If the broad market is to continue correcting within this bigger-picture uptrend, it might be a time to go bargain-hunting for some of your favorite stocks.
Still, as far as my favorite stocks go, recently we have only been seeing minor corrective declines. If you want to be prepared to pick up some bargains, you can compare these with some of the larger corrective declines in the stocks that pique your interest -- so let's go over an example in ConocoPhillips (COP) that should give you an example of what to look for.
In late January Conoco underwent a healthy downside correction that was very similar to some of the prior pullbacks within its larger uptrend. At that time, what I did was measure quite a few of the prior declines in order to identify possible support, and an area where we might want to enter the buy side in this stock. Key support came in around $66.74 to $67.99, and the actual low came at $68 on Jan. 31. Following this low was a healthy rally of $10.29. We only considered a buy entry in this stock once we saw this key support hold and fire off a buy trigger.
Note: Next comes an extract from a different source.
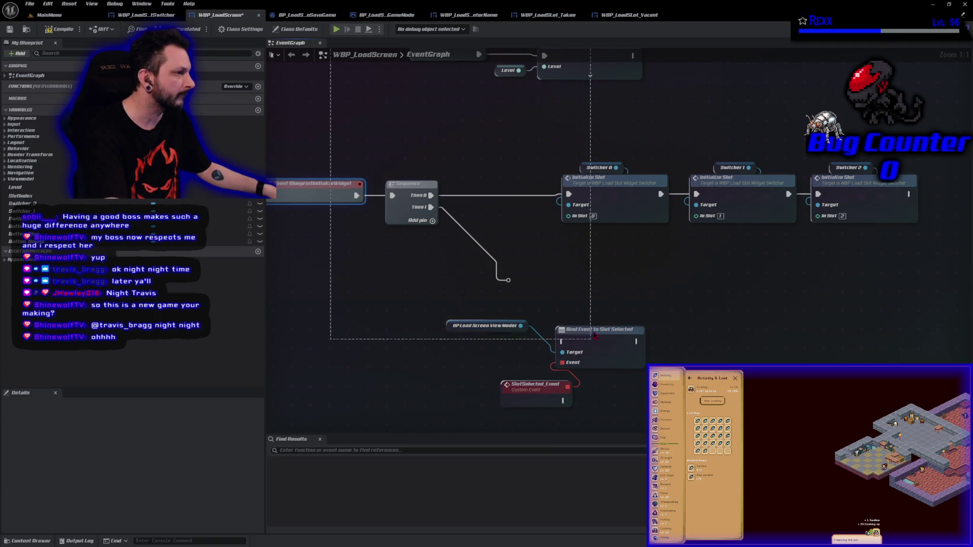
Wire the Sequence's Then 1 into Bind Event, tidy the new nodes, and compile
left_click_drag(331, 51, 603, 300)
Now that we are starting to see what I believe is a corrective decline in ConocoPhillips, I am going to run through the same process I did in January. Once again, I'll compare the prior declining swings, illustrated on the daily chart below, along with a few key Fibonacci price relationships.
This exercise gives me a key price-support zone that is a bit below current levels. This area -- $70.20 to $72.37 -- is where we'll watch for another possible entry on the buy side. If the stock tests and holds above this general zone, I will be looking for my buy triggers in order to reenter the sock.